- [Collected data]
+ + + + +
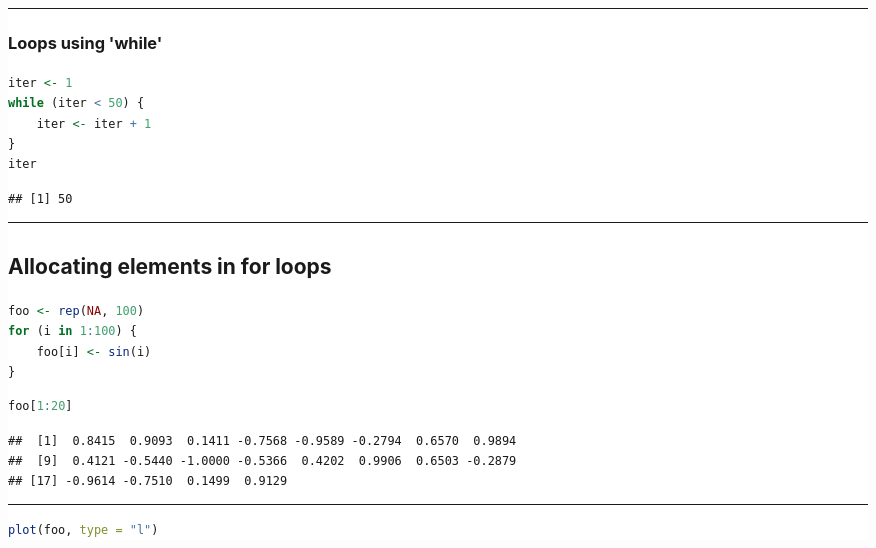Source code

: 
---

### Loops using 'while'


```r
iter <- 1
while (iter < 50) {
    iter <- iter + 1
}
iter
```

```
## [1] 50
```


---

## Allocating elements in for loops


```r
foo <- rep(NA, 100)
for (i in 1:100) {
    foo[i] <- sin(i)
}
```


```r
foo[1:20]
```

```
##  [1]  0.8415  0.9093  0.1411 -0.7568 -0.9589 -0.2794  0.6570  0.9894
##  [9]  0.4121 -0.5440 -1.0000 -0.5366  0.4202  0.9906  0.6503 -0.2879
## [17] -0.9614 -0.7510  0.1499  0.9129
```


---


```r
plot(foo, type = "l")
```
+ + + + +
- [Exercise details] Could you please return the entries above exactly, minus the pictures?

- [Problem solution]
Source code

: 
---

### Loops using 'while'


```r
iter <- 1
while (iter < 50) {
    iter <- iter + 1
}
iter
```

```
## [1] 50
```


---

## Allocating elements in for loops


```r
foo <- rep(NA, 100)
for (i in 1:100) {
    foo[i] <- sin(i)
}
```


```r
foo[1:20]
```

```
##  [1]  0.8415  0.9093  0.1411 -0.7568 -0.9589 -0.2794  0.6570  0.9894
##  [9]  0.4121 -0.5440 -1.0000 -0.5366  0.4202  0.9906  0.6503 -0.2879
## [17] -0.9614 -0.7510  0.1499  0.9129
```


---


```r
plot(foo, type = "l")
```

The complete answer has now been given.